[[ Dataset entries, beginning ]]

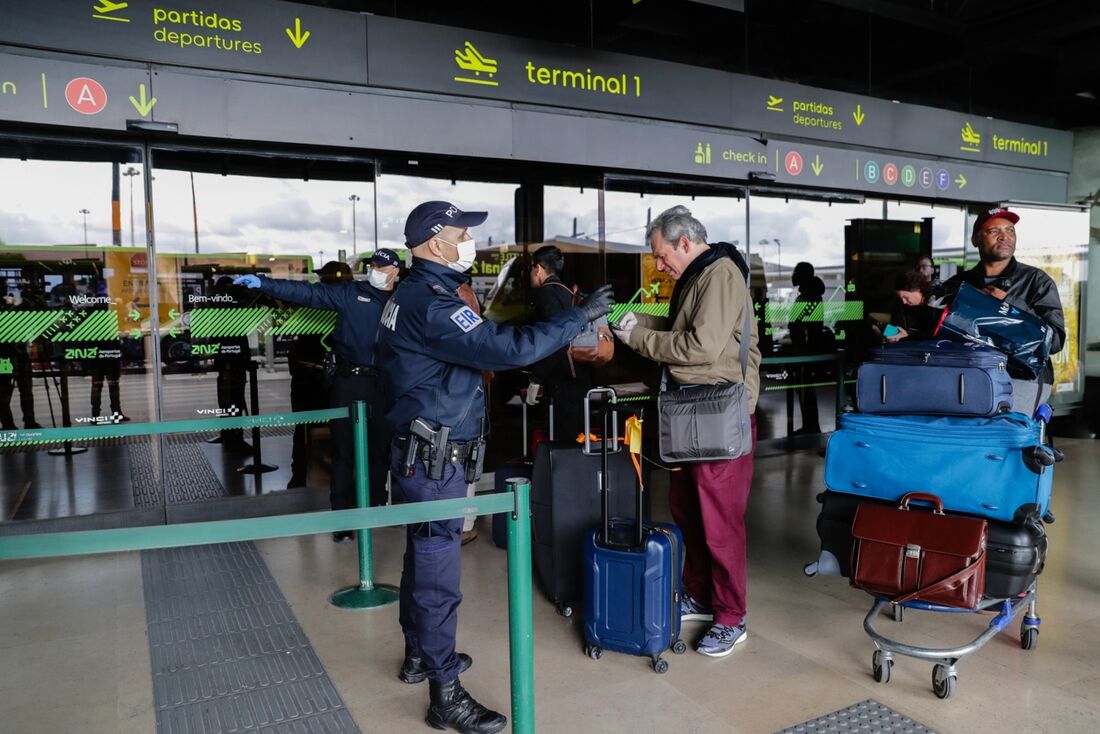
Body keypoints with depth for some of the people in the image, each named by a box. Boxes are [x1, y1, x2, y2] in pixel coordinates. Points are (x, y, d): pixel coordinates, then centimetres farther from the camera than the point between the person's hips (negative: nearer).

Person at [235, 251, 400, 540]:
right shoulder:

[[ Dataset entries, end ]]
[[ Dataset entries, beginning ]]

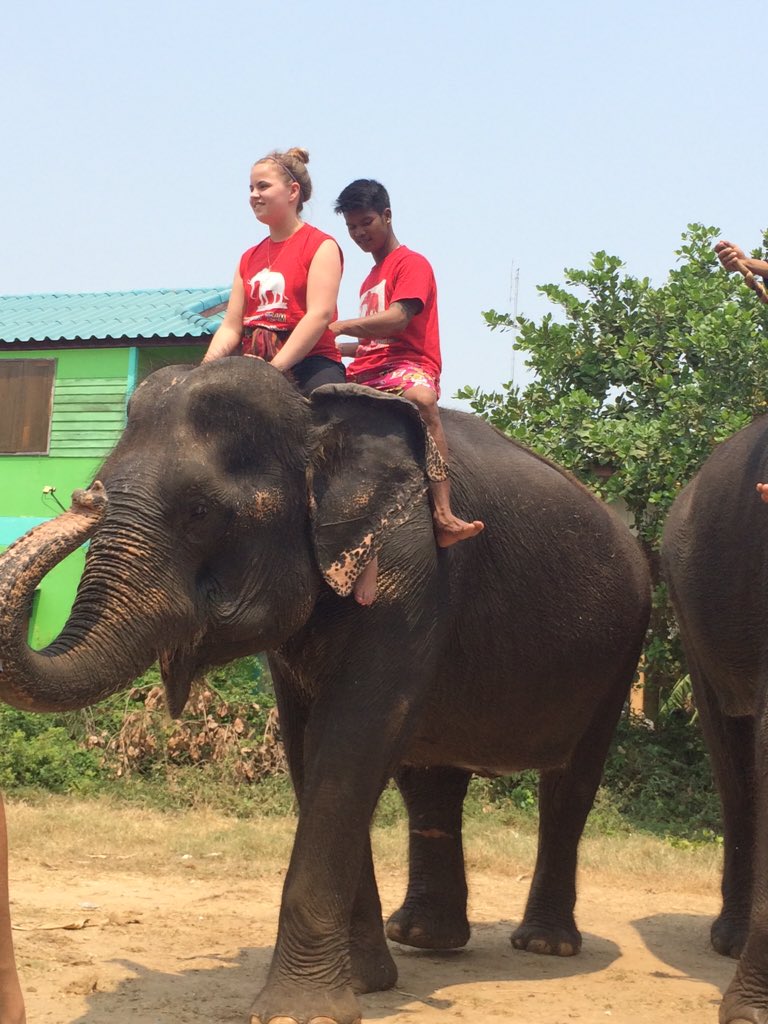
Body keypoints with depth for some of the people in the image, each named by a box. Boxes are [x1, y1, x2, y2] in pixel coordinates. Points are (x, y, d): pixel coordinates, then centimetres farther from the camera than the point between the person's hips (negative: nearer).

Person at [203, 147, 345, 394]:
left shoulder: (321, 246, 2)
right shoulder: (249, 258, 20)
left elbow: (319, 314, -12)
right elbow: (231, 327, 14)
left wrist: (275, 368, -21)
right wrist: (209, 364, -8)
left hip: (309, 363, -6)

[[ Dataset entries, end ]]

Count how many lines of the listing include "shoulder". Nothing but the number is wanted.

§ **Response area**: 3